> TO DO
**1)** According to the accounting policy note, what do the company's cash equivalents consist of?
**2)** Summarize the accounting policy note in two sentences.
**3)** Translate this sentence from the accounting policy note into Spanish: "The carrying amount of cash equivalents approximates fair value."

-- DOCUMENT SECTION follows --

SECURITY FIRST LIFE INSURANCE COMPANY AND SUBSIDIARIES

NOTES TO CONSOLIDATED FINANCIAL STATEMENTS (continued)



NOTE 1 -- SUMMARY OF SIGNIFICANT ACCOUNTING POLICIES (continued)

CASH AND CASH EQUIVALENTS -- Cash equivalents consist of investments in money
market funds. The carrying amount of cash equivalents approximates fair value.

DEFERRED POLICY ACQUISITION COSTS -- Deferred policy acquisition costs consist
of commissions and other costs of acquiring annuities that vary with and are
primarily related to the acquisition of such business. Deferred policy
acquisition costs are being amortized in proportion to the present value of
estimated future gross margins which includes the impact of realized investment
gains and losses.

-- DOCUMENT SECTION concluded --
-- DATASET SECTION follows --

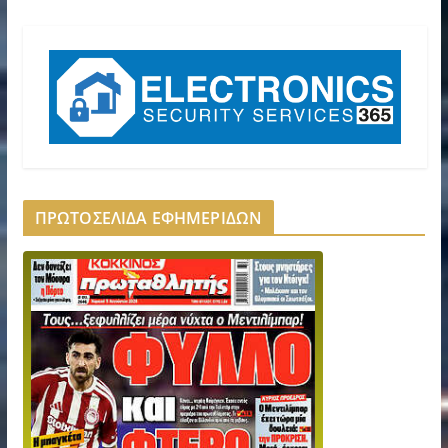
ΠΡΩΤΟΣΕΛΙΔΑ ΕΦΗΜΕΡΙΔΩΝ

-- DATASET SECTION concluded --

> ANSWERS TO THE EXERCISE
**1)** Investments in money market funds.

**2)** Cash equivalents consist of investments in money market funds, and their carrying amount approximates fair value. Deferred policy acquisition costs are the commissions and other costs of acquiring annuities, and they are amortized in proportion to the present value of estimated future gross margins, including the impact of realized investment gains and losses.

**3)** El valor en libros de los equivalentes de efectivo se aproxima a su valor razonable.